The problem →
List each line from the items below that contains the word "first", copying every such line in full. Treat uppercase and lowercase letters as different.

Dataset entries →

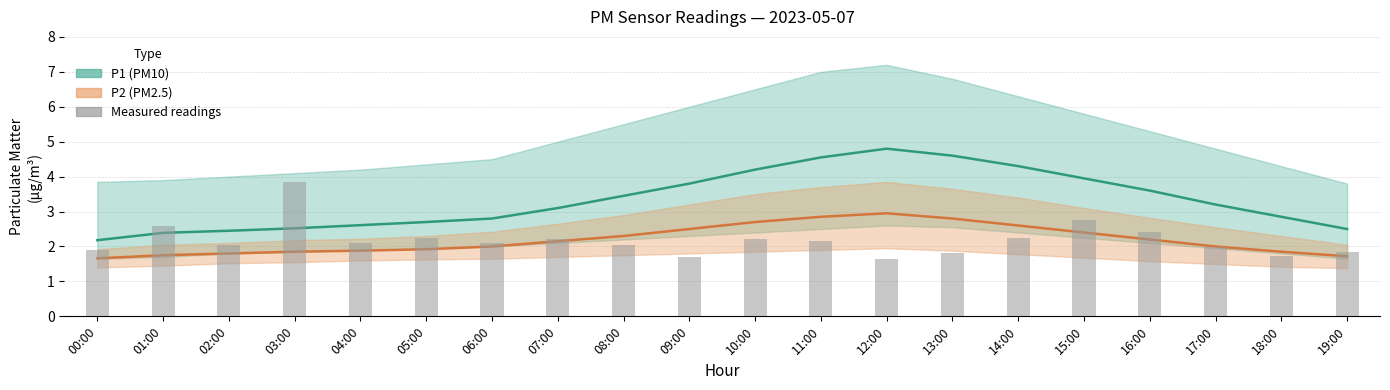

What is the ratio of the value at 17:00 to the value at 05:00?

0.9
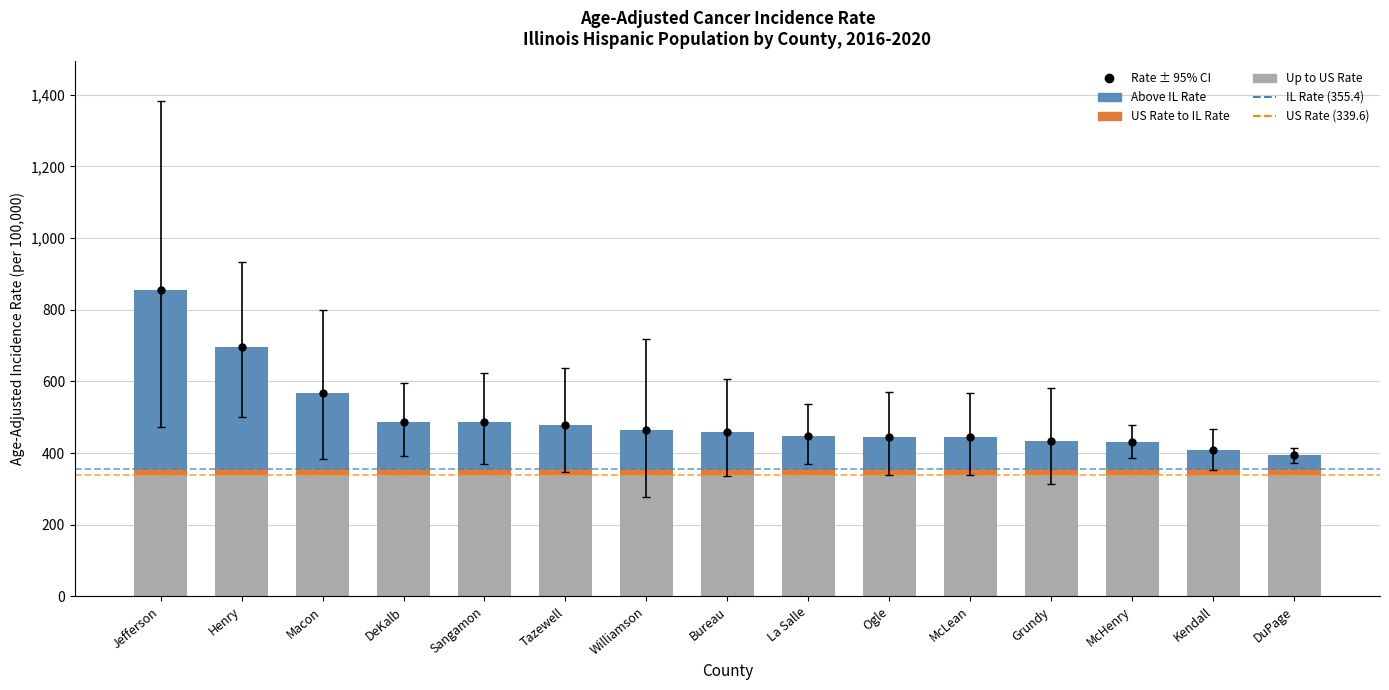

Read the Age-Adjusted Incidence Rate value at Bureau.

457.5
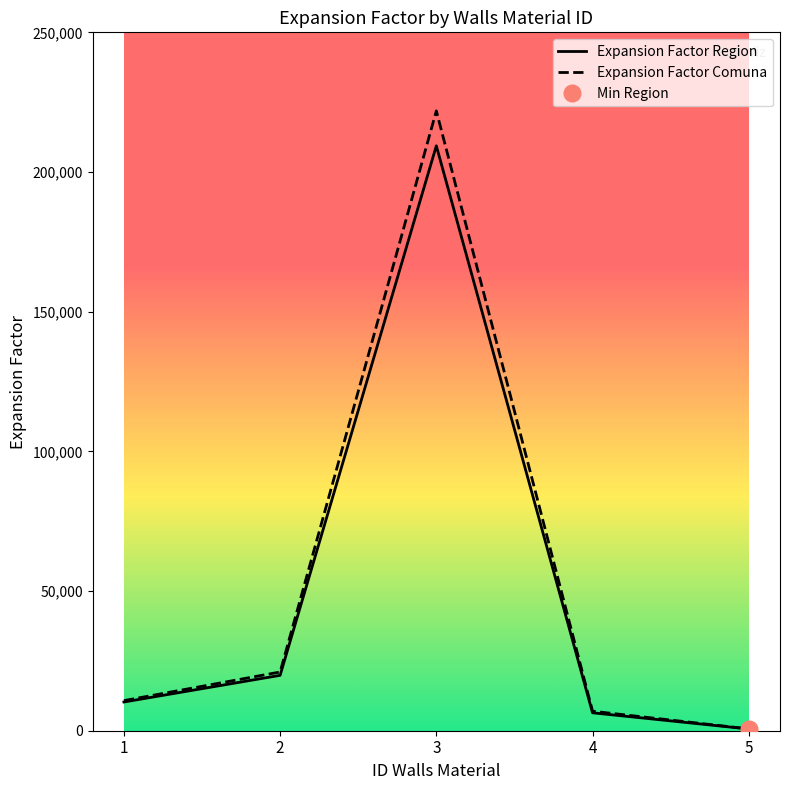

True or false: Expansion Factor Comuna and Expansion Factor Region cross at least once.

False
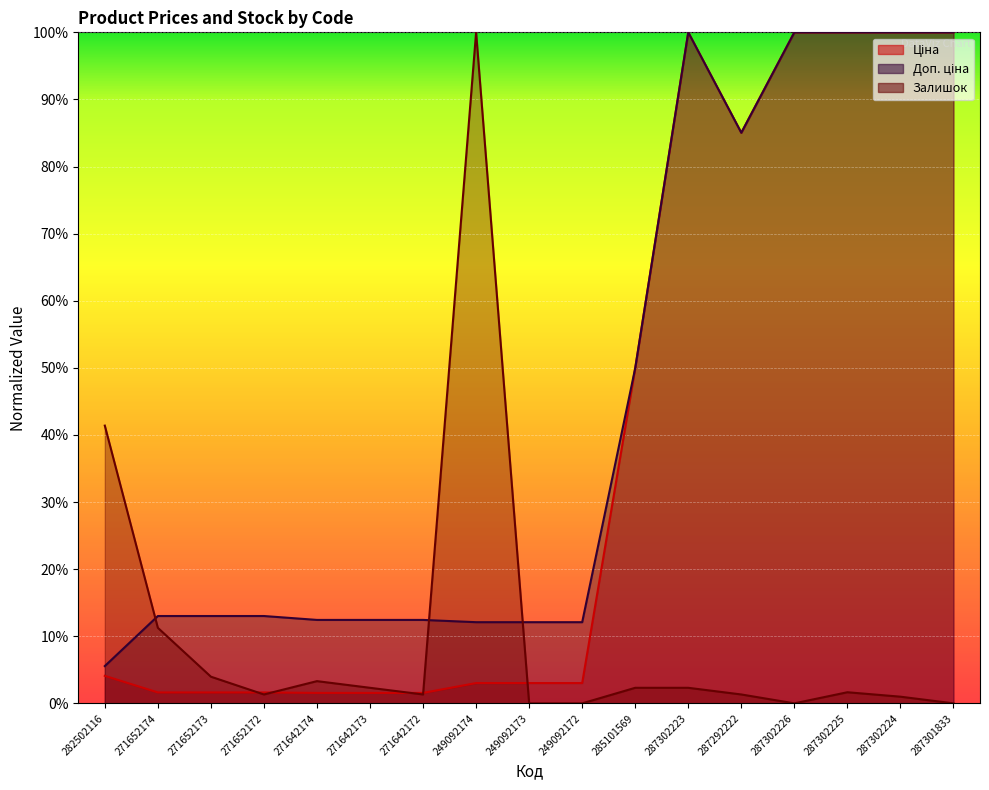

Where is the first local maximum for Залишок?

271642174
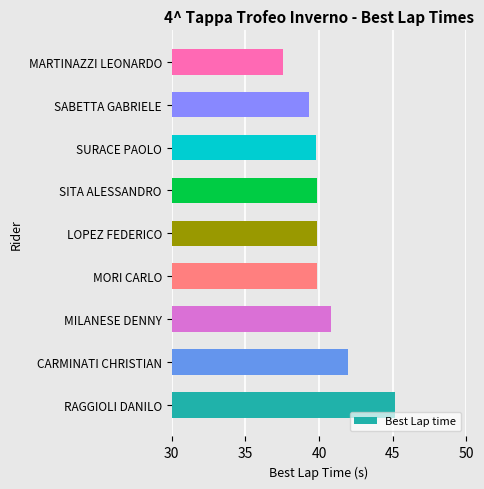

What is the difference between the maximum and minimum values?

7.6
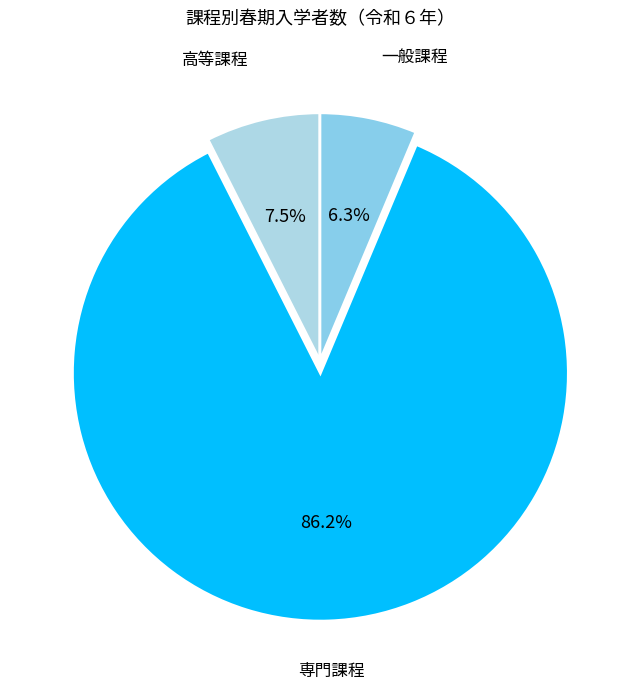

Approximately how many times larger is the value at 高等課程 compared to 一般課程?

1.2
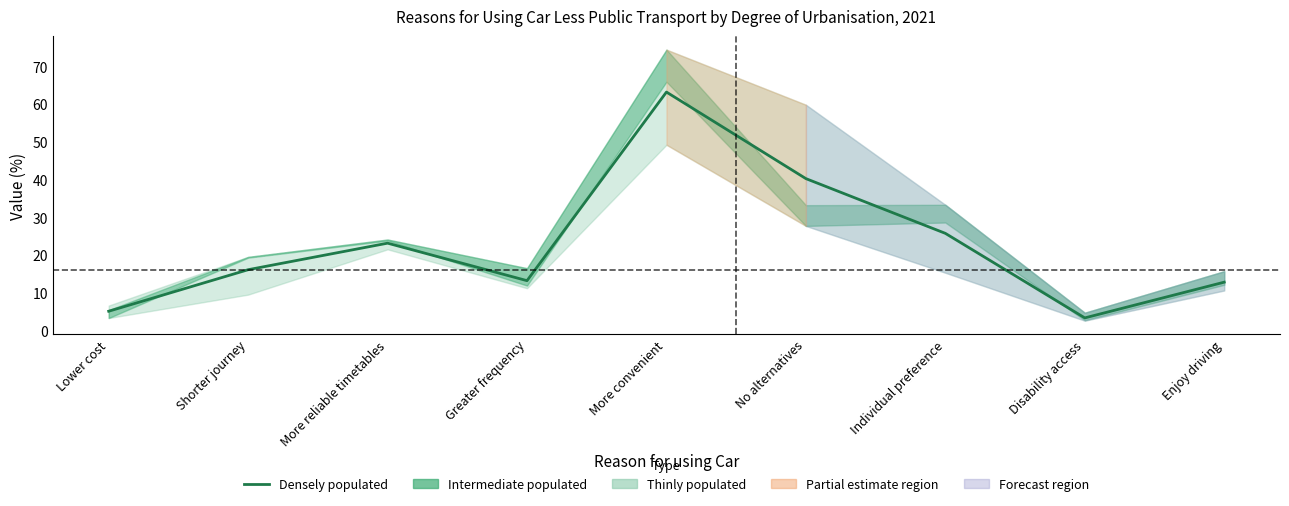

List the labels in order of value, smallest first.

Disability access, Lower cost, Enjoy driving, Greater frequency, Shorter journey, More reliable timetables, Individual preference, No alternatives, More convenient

Response to the exercise →
Where is the first local maximum for Залишок?
List the labels in order of value, smallest first.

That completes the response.